There's no specific treatment for amnesia, but treatment can be directed at the underlying cause. Tips to help enhance memory and get support can help people with amnesia and their families cope.
The two main features of amnesia are:
· Trouble learning new information.
· Trouble remembering past events and previously familiar information.
Strategies to Improve Memory:
Organize the information
Start by outlining the information you will need to recall. Creating a detailed, but organized outline of the information allows you to highlight and focus on important concepts.
A useful organization strategy is the chunking method, which breaks down large amounts of information into smaller, logical units that are easy to understand.
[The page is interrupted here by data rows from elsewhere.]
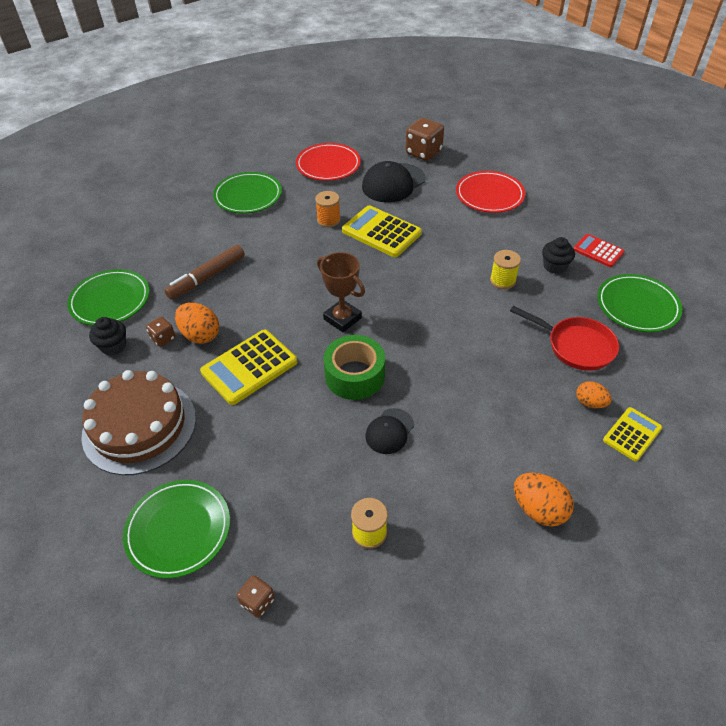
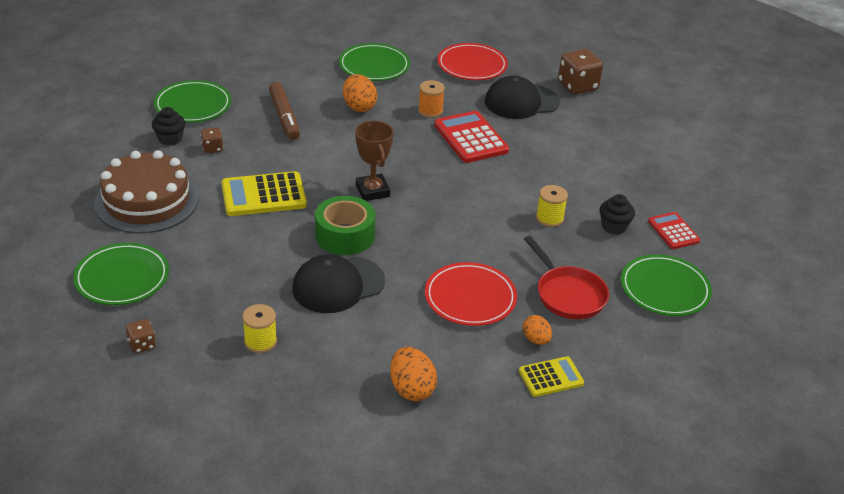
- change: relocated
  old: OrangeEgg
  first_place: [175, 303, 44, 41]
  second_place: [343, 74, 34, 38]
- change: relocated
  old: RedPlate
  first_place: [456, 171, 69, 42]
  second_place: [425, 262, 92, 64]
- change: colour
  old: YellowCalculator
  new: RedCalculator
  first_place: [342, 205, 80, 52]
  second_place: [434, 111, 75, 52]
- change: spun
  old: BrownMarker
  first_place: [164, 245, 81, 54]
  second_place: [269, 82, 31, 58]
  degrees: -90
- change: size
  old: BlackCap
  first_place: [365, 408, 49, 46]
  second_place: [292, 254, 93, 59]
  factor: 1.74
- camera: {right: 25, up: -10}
For example, when learning a foreign language, you can list vocabulary words in functional groups such as household items, animals, and occupations. Chunking is a valuable tool for memorization.
Make associations
Creating associations by drawing on existing knowledge is another helpful way to memorize information. You can create mental images and connect with sounds, smells, and tastes to help encode memories.
Use visual cues
Using visual tools such as concept maps, graphs, illustrations, and photos can be beneficial for learning. Graphs and charts also simplify information, making it easier to comprehend and later recall.
This method can be beneficial to visual learners, meaning individuals who better conceptualize information they can see.
Create mnemonics
Using mnemonic devices, such as acronyms, acrostics, and rhymes, is a good way to memorize information long-term. For example, do you remember what year Columbus landed in America? You likely do if you ever learned the rhyme, “In 1492, Columbus sailed the ocean blue.” So if you need to remember a series of numbers for work, you might consider coming up with a creative rhyme.
Rehearse
Practice really does make perfect. Rehearse information over and over, either by writing it down or reading it aloud.